I absolutely am opposed to raising the FRA age on SS as while white collar longevity may be rising it is not for most of the working class (blue collar and low wage workers). I would raise the SS FICA tax by about 1/2 of 1/10th of 1% per year in any year the Trustees report shows a deficit in the 75 year projection. In real dollar terms that means if a worker earns $500 a week paycheck they would pay an extra 80 cents per week along with the employer. If we assume wages rise at the low average over the last 40 years of 1.2% then they could expect about a $12 a week pay increase and would therefore not even notice the 80 cents increase. I would then increase the CAP to capture the 90% of average wages which SS was originally designed to capture which would raise the CAP to around $166,000 then adjust for inflation as is done now. Based on one CBO study I saw a couple of years back the projection was that this small increase would have to be done in 23 of the next 75 years. This would be much more politically palatable than doing nothing until 2034 and trying to raise FICA over 2% all at once.

3 years ago

Social Security was always a Ponzi scheme. If a private person even proposed a system like SS, they would be in jail. Low income workers get a much higher payout based on their (involuntary) contributions than higher income workers

Ben Music
Ben Music
3 years ago

Dramatically raising or eliminating the SS Cap (currently $137,700) is a quick and easy thing to implement.
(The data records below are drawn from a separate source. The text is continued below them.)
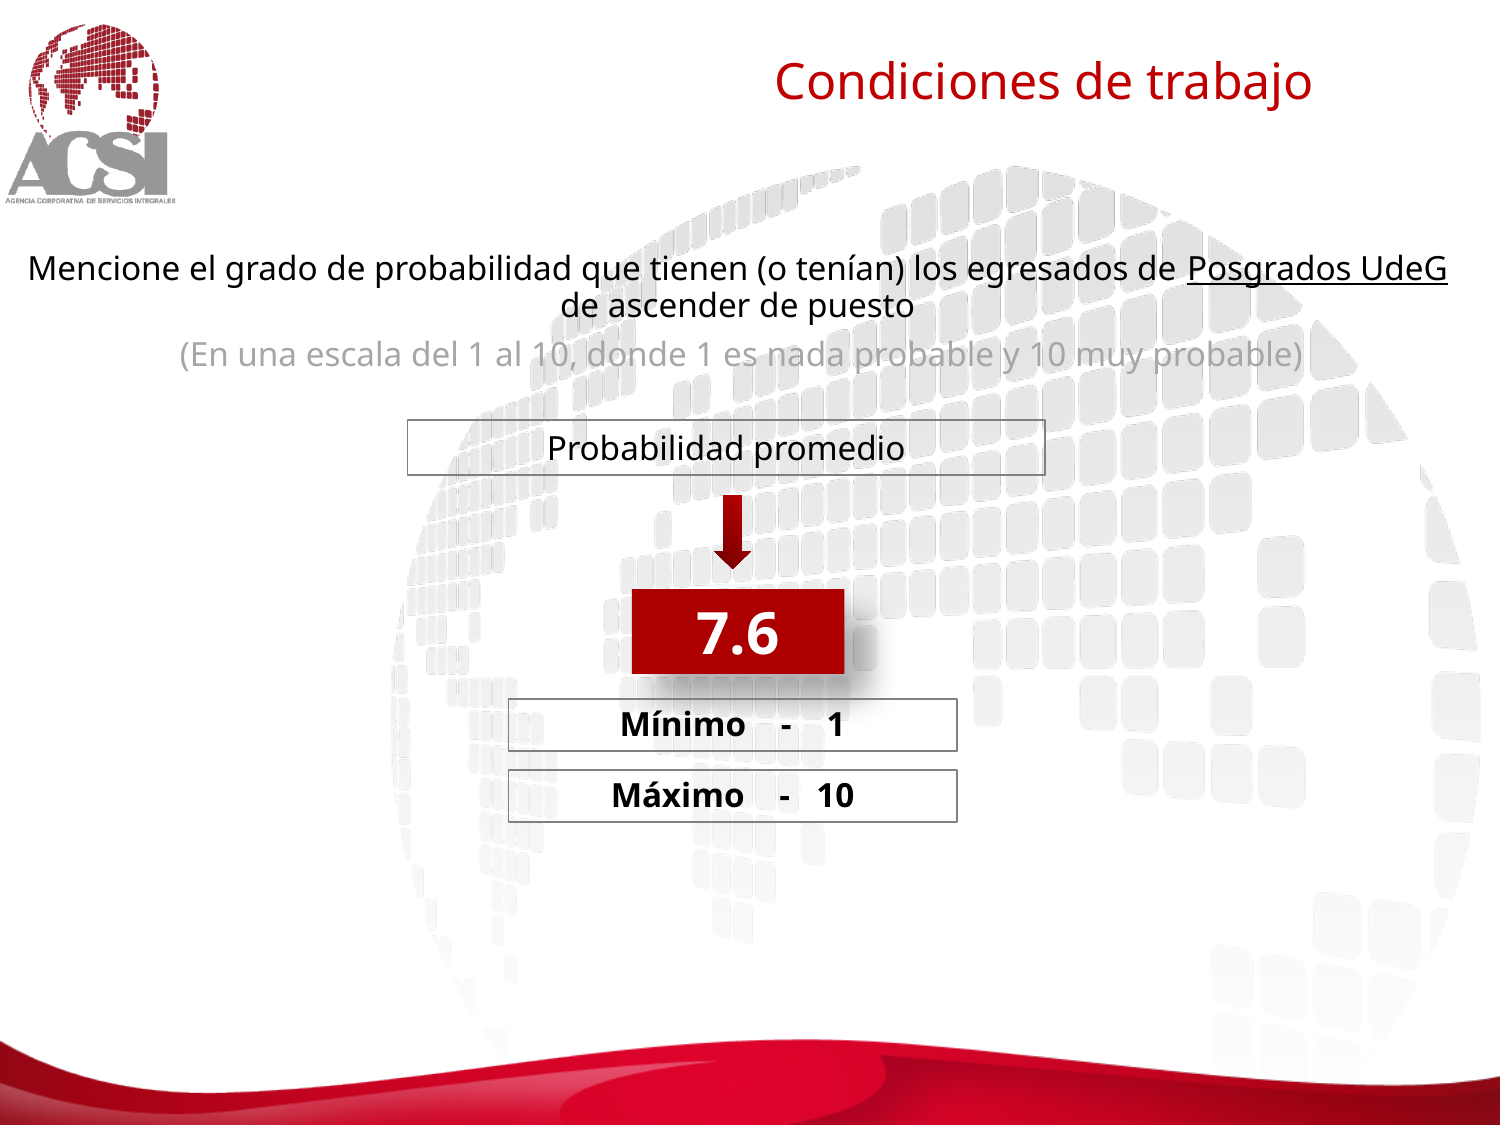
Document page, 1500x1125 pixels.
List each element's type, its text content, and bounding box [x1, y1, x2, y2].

text_box 7.6 [631, 589, 845, 674]
text_box Condiciones de trabajo [589, 42, 1500, 118]
picture [0, 149, 1500, 1125]
text_box [714, 495, 751, 569]
text_box Probabilidad promedio [407, 420, 1046, 475]
text_box Máximo - 10 [508, 769, 958, 822]
text_box Mínimo - 1 [508, 699, 958, 751]
picture [0, 19, 182, 208]
text_box Mencione el grado de probabilidad que tienen (o tenían) los egresados de Posgrados UdeG de ascender de puesto (En una escala del 1 al 10, donde 1 es nada probable y 10 muy probable) [2, 243, 1474, 382]
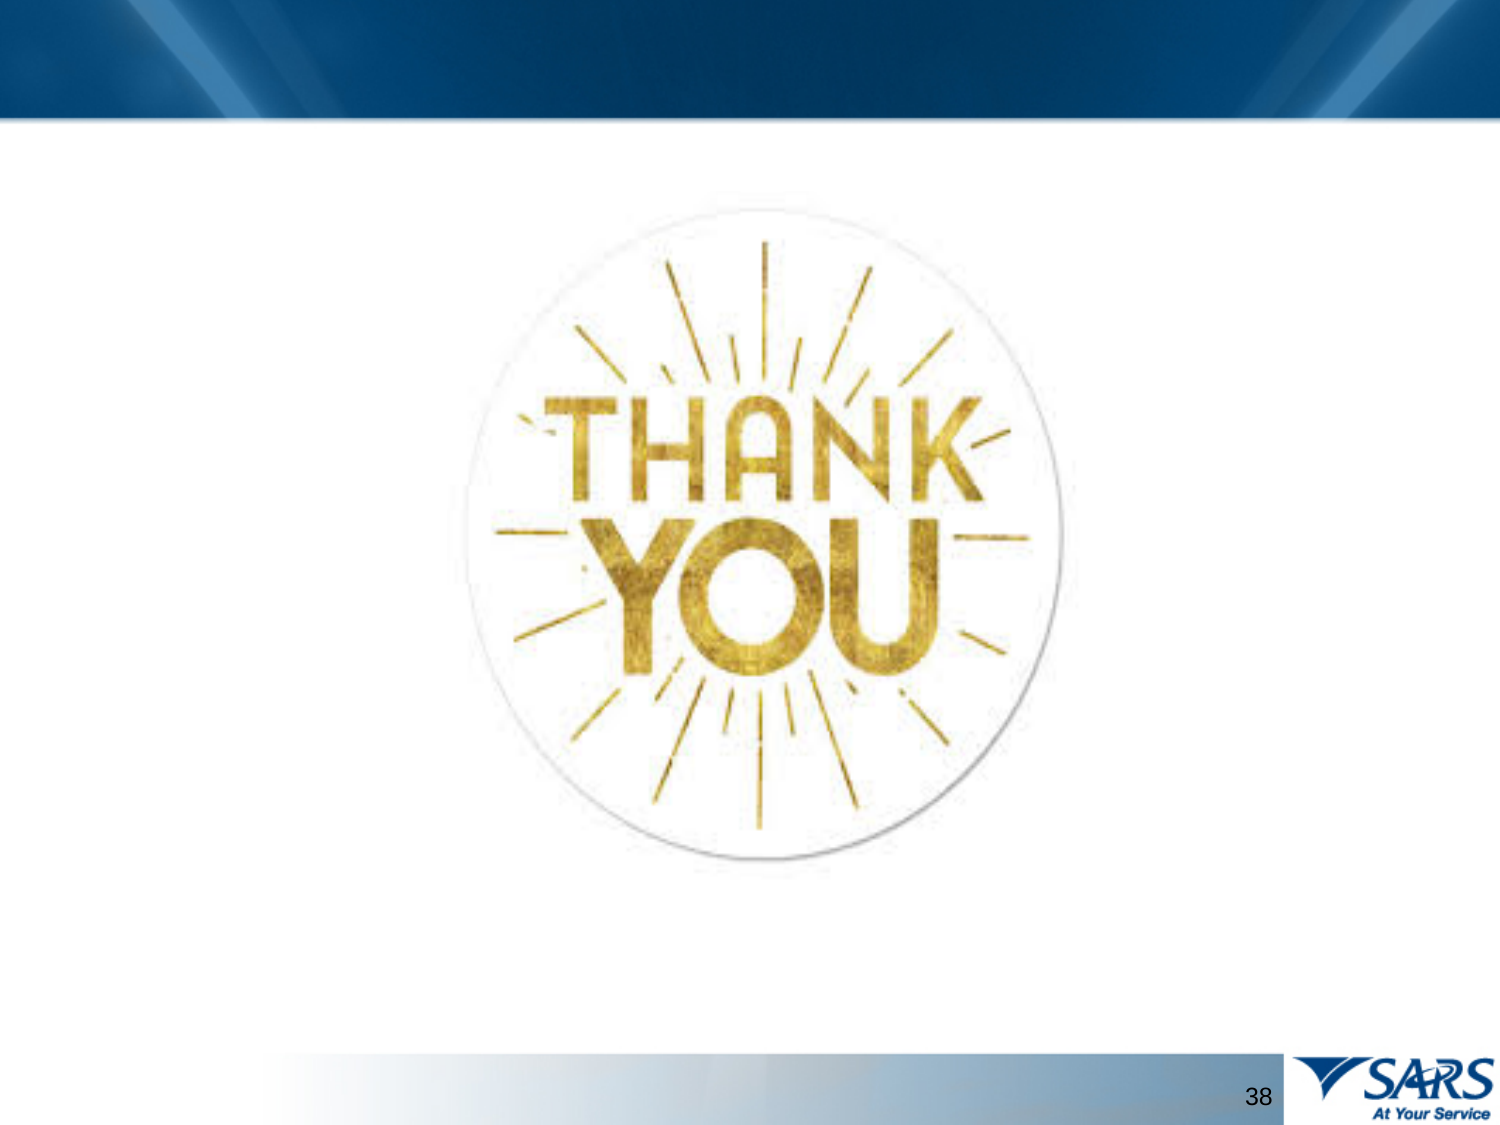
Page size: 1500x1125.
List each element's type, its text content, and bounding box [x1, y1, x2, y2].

It would get us all the way, there but it would help.

3 years ago

Very good article. I think raising the FRA from 67 to 68 will also be one of the options considered to shore up Social Security.

Thomas Taylor
Thomas Taylor
3 years ago

Whew – you certainly don’t back away from controversial subjects! Very good article. I would like to believe politicians make decisions based upon facts but I’m not so sure. Any sort of gradual increase in the tax rates is easier to adjust to over the long term instead of waiting until the last moment to do something. In order to shore up the state retirement system my wife participated in, they raised the employee portion 1% a year for about 4 years until it got up to 9% of gross compensation a year. The employer portion was raised as well but on a different schedule and a higher amount. You just get used to it and adapt. As to investing the taxes yourself, I don’t think it would work for a very large portion of the population and for many of the reasons you state. Even if I knew then what I know now….I still make mistakes.